On ne rappellera jamais assez que tous ces symptômes :
-    ne sont pas très spécifiques pris isolément, n’ont de sens que regroupés entre eux et stables sur une période de temps conséquentes (l’ordre de grandeur de deux semaines paraît un minimum)
-    ne sont pas forcément présents tous en même temps ni avec la même intensité au cours de l’évolution chez la même personne.
-    doivent donc être impérativement évalués par quelqu’un dont c’est le métier, médecin généraliste ou si possible psychiatre, et cela sans délai une fois que l’on a commencé à se poser la question.

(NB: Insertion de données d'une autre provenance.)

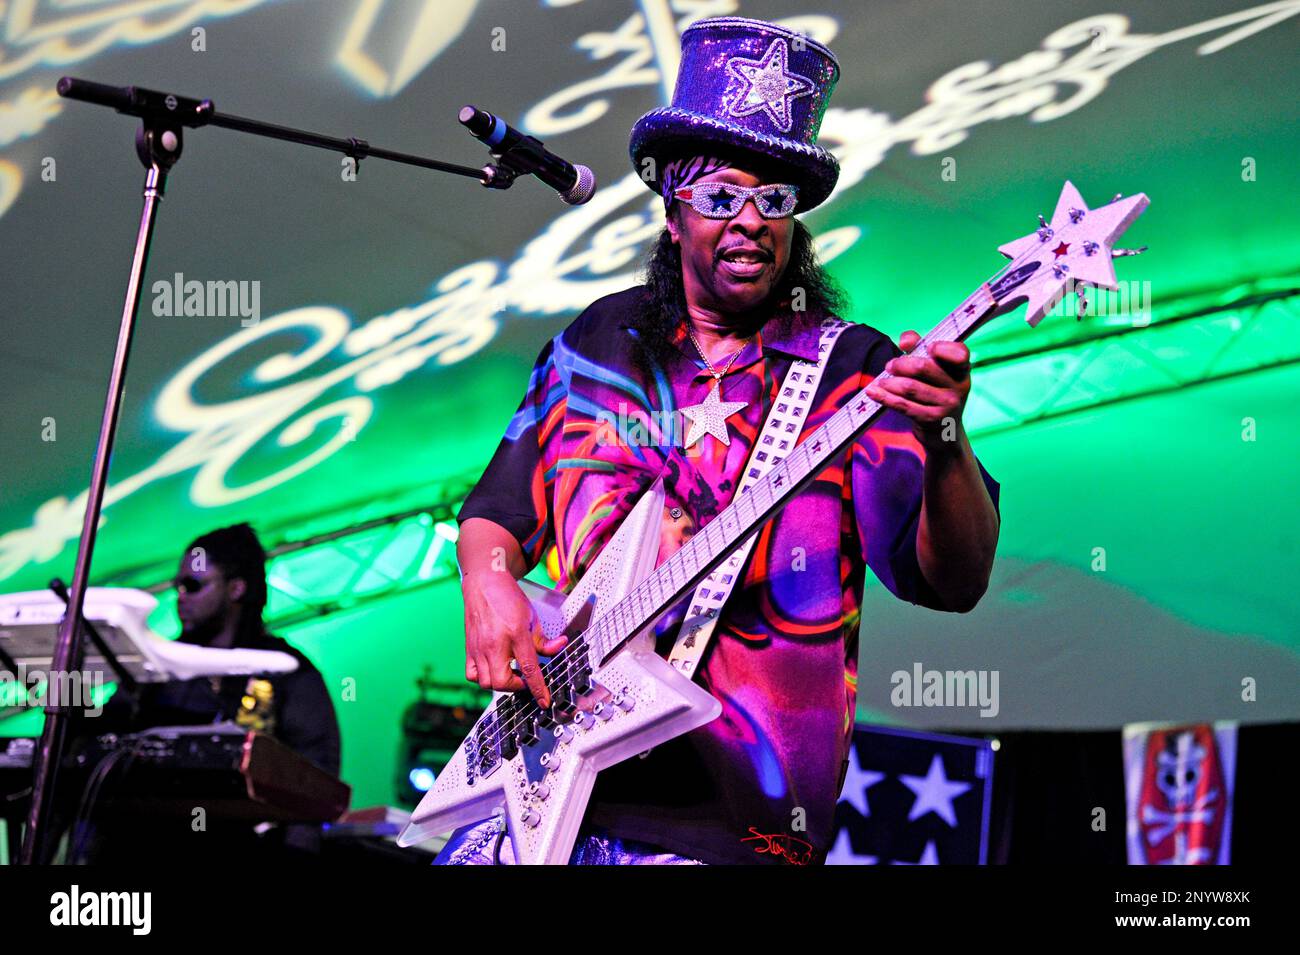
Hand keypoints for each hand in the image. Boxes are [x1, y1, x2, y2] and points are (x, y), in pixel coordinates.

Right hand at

[…] Le dépressif sait qu’il va mal mais ne sait pas toujours qu’il est dépressif (« laissez moi, c’est juste une mauvaise passe »). Il sait encore moins souvent qu’il est possible de l’aider (« ce n’est pas un médicament qui va m’aider ! »). Penser qu’on ne peut pas être aidé est en soi un symptôme de la dépression : ce n’est pas le plus spectaculaire mais c’est peut-être le plus dangereux, car il conduit à ne pas se plaindre, à ne pas demander de soutien adaptée à la situation, qui peut dès lors risquer de s’aggraver… jusqu’où ? Quelqu’un qui va mal et qui ne se plaint pas n’est pas forcément quelqu’un de courageux mais assurément quelqu’un qui est en danger. Se plaindre est une attitude bien peu valorisée dans la culture occidentale, c’est pourtant un moyen efficace d’ouvrir, de décomprimer sa souffrance, c’est aussi déjà attendre un secours des autres.